The king thought Elisha had been wrong

2 Kings Bible Background

05.13.2018 – Old Testament: 2Ki 6.30–33

To read the Bible in a year, read Second Kings 6–8 on May 13, In the year of our Lord 2018

By Don Ruhl

Elisha had taken the entire blind Syrian army and brought them inside the city of Samaria. The king of Israel wanted to kill them, but Elisha reasoned that the king would not have killed them if he had taken them captive in battle. Therefore, Elisha told the king to feed the Syrian army and then to let them go.

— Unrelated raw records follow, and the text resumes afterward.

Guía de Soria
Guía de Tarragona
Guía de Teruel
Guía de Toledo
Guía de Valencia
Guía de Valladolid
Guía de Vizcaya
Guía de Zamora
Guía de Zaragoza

Later the Syrians attacked Israel, besieging Samaria, cutting off all their sustenance, causing massive starvation inside the city. After a woman explained to the Israelite king how she and another woman had planned on eating their sons, but that the second woman hid her son, the king wanted to take action:

Now it happened, when the king heard the words of the woman, that he tore his clothes; and as he passed by on the wall, the people looked, and there underneath he had sackcloth on his body. Then he said, “God do so to me and more also, if the head of Elisha the son of Shaphat remains on him today!” But Elisha was sitting in his house, and the elders were sitting with him. And the king sent a man ahead of him, but before the messenger came to him, he said to the elders, “Do you see how this son of a murderer has sent someone to take away my head? Look, when the messenger comes, shut the door, and hold him fast at the door. Is not the sound of his master’s feet behind him?” And while he was still talking with them, there was the messenger, coming down to him; and then the king said, “Surely this calamity is from the LORD; why should I wait for the LORD any longer?” (2 Kings 6.30–33).

Why did the king want to kill Elisha? Well, the king had released this very army at the insistence of Elisha. Therefore, the king of Israel believed that their distress would not have happened if the prophet had let the king kill the Syrians earlier.

However, the problem was not that he did not get to kill the Syrians, but that he and Israel had continued to sin against the Lord. If we are guilty of sin, we can only blame ourselves when the Lord makes our lives difficult.

Questions:

  • Have you blamed others when you should have taken responsibility?
  • Is it ever wrong to do good works to enemies?